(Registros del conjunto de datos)
....

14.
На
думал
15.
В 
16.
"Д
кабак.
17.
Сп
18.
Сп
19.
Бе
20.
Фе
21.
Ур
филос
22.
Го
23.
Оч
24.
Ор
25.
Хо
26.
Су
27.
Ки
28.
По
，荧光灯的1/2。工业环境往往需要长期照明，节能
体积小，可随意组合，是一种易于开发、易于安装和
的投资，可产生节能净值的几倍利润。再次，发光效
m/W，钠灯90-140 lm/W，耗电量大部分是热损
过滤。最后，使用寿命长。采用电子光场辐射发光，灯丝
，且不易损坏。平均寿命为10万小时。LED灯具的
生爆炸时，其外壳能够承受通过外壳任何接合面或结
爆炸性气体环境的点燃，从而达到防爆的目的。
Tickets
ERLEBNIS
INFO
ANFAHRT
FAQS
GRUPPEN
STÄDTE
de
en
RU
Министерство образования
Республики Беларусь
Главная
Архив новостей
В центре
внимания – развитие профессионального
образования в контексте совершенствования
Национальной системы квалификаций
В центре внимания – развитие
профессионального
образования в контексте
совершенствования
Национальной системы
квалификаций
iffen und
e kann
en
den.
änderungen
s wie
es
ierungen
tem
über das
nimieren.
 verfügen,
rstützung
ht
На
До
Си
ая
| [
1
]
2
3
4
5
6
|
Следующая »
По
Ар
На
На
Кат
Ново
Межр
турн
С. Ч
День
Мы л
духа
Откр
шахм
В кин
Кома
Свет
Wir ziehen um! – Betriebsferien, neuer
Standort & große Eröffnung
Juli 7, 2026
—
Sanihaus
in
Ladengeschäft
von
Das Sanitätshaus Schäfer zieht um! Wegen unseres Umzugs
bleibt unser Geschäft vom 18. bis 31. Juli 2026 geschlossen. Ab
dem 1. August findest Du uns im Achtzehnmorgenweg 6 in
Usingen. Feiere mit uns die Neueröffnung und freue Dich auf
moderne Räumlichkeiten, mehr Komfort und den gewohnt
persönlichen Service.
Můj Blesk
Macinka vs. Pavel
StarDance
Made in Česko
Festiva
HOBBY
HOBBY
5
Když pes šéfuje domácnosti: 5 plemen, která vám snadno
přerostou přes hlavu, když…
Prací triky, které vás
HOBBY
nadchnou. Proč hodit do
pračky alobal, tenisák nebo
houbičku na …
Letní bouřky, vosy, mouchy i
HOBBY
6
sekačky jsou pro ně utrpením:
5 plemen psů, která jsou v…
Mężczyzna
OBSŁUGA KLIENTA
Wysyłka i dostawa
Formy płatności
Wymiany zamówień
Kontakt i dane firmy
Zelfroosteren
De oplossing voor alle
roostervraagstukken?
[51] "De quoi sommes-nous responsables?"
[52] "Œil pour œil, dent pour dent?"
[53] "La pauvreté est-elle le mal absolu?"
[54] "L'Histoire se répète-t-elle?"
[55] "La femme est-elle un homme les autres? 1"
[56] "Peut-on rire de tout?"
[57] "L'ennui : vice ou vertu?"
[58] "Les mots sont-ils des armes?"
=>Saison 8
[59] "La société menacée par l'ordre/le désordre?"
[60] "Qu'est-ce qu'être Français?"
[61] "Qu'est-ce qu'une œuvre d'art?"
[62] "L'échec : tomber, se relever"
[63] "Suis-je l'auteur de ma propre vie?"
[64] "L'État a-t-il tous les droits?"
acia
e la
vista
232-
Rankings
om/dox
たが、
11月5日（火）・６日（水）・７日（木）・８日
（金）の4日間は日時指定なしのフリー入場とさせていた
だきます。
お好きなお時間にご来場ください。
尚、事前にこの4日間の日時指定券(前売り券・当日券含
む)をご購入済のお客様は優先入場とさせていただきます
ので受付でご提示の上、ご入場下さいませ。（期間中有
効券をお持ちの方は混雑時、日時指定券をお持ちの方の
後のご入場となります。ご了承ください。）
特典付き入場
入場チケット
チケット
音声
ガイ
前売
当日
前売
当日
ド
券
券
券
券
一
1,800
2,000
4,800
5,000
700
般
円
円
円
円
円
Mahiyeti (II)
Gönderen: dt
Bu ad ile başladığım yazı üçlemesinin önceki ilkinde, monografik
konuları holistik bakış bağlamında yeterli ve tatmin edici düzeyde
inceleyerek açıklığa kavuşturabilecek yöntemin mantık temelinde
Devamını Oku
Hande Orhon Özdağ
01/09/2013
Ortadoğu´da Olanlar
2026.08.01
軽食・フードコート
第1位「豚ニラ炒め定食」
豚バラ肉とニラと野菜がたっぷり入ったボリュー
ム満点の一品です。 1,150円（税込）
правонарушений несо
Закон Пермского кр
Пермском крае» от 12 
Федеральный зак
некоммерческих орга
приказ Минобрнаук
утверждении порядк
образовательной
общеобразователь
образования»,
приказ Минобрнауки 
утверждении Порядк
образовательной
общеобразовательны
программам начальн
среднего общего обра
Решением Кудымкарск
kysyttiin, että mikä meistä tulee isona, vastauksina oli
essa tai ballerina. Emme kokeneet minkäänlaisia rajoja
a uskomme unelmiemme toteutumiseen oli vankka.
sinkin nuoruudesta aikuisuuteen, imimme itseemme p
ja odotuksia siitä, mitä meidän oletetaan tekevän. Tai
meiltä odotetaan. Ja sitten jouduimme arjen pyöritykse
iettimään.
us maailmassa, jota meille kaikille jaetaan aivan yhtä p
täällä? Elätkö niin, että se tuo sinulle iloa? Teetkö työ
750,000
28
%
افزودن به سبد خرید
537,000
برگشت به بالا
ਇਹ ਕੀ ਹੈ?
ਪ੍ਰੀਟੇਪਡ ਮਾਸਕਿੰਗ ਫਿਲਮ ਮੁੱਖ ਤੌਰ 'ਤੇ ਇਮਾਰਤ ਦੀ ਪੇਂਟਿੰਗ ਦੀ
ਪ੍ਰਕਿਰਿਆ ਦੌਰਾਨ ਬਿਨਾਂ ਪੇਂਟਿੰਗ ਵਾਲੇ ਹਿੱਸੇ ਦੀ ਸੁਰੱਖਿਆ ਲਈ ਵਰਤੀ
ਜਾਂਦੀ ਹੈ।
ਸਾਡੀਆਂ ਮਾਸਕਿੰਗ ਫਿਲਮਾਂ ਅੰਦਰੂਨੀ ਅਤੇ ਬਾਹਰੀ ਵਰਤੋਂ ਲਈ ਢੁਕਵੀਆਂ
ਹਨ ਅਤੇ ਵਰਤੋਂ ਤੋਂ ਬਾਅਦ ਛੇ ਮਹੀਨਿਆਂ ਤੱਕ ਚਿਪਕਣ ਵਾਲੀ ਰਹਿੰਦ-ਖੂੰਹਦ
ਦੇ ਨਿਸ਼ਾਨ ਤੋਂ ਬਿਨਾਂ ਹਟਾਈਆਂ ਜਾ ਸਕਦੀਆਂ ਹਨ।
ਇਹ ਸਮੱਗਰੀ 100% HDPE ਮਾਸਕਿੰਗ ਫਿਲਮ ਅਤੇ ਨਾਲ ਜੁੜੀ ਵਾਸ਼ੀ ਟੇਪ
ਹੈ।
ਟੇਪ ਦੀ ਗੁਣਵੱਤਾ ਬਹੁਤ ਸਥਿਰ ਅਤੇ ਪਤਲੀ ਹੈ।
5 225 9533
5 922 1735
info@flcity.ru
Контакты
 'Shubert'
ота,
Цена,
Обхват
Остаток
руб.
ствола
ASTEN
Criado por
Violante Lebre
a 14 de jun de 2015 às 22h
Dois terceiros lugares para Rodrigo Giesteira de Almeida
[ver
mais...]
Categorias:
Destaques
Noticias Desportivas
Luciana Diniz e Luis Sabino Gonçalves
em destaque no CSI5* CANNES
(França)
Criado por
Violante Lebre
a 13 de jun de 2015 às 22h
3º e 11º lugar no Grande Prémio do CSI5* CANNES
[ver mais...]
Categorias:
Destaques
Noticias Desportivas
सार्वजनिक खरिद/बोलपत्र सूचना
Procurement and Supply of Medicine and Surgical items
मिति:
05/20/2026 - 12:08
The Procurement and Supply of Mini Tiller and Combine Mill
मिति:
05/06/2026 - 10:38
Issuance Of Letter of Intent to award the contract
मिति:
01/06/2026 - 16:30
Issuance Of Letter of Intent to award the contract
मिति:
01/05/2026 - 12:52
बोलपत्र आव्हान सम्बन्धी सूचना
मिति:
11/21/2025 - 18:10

....

Vuelca en una lista numerada las filas desde la primera hasta la que contiene "Usingen. Feiere mit", ambas incluidas, y deja fuera las líneas en blanco.

1. 14.
2. На
3. думал
4. 15.
5. В 
6. 16.
7. "Д
8. кабак.
9. 17.
10. Сп
11. 18.
12. Сп
13. 19.
14. Бе
15. 20.
16. Фе
17. 21.
18. Ур
19. филос
20. 22.
21. Го
22. 23.
23. Оч
24. 24.
25. Ор
26. 25.
27. Хо
28. 26.
29. Су
30. 27.
31. Ки
32. 28.
33. По
34. ，荧光灯的1/2。工业环境往往需要长期照明，节能
35. 体积小，可随意组合，是一种易于开发、易于安装和
36. 的投资，可产生节能净值的几倍利润。再次，发光效
37. m/W，钠灯90-140 lm/W，耗电量大部分是热损
38. 过滤。最后，使用寿命长。采用电子光场辐射发光，灯丝
39. ，且不易损坏。平均寿命为10万小时。LED灯具的
40. 生爆炸时，其外壳能够承受通过外壳任何接合面或结
41. 爆炸性气体环境的点燃，从而达到防爆的目的。
42. Tickets
43. ERLEBNIS
44. INFO
45. ANFAHRT
46. FAQS
47. GRUPPEN
48. STÄDTE
49. de
50. en
51. RU
52. Министерство образования
53. Республики Беларусь
54. Главная
55. Архив новостей
56. В центре
57. внимания – развитие профессионального
58. образования в контексте совершенствования
59. Национальной системы квалификаций
60. В центре внимания – развитие
61. профессионального
62. образования в контексте
63. совершенствования
64. Национальной системы
65. квалификаций
66. iffen und
67. e kann
68. en
69. den.
70. änderungen
71. s wie
72. es
73. ierungen
74. tem
75. über das
76. nimieren.
77.  verfügen,
78. rstützung
79. ht
80. На
81. До
82. Си
83. ая
84. | [
85. 1
86. ]
87. 2
88. 3
89. 4
90. 5
91. 6
92. |
93. Следующая »
94. По
95. Ар
96. На
97. На
98. Кат
99. Ново
100. Межр
101. турн
102. С. Ч
103. День
104. Мы л
105. духа
106. Откр
107. шахм
108. В кин
109. Кома
110. Свет
111. Wir ziehen um! – Betriebsferien, neuer
112. Standort & große Eröffnung
113. Juli 7, 2026
114. —
115. Sanihaus
116. in
117. Ladengeschäft
118. von
119. Das Sanitätshaus Schäfer zieht um! Wegen unseres Umzugs
120. bleibt unser Geschäft vom 18. bis 31. Juli 2026 geschlossen. Ab
121. dem 1. August findest Du uns im Achtzehnmorgenweg 6 in
122. Usingen. Feiere mit uns die Neueröffnung und freue Dich auf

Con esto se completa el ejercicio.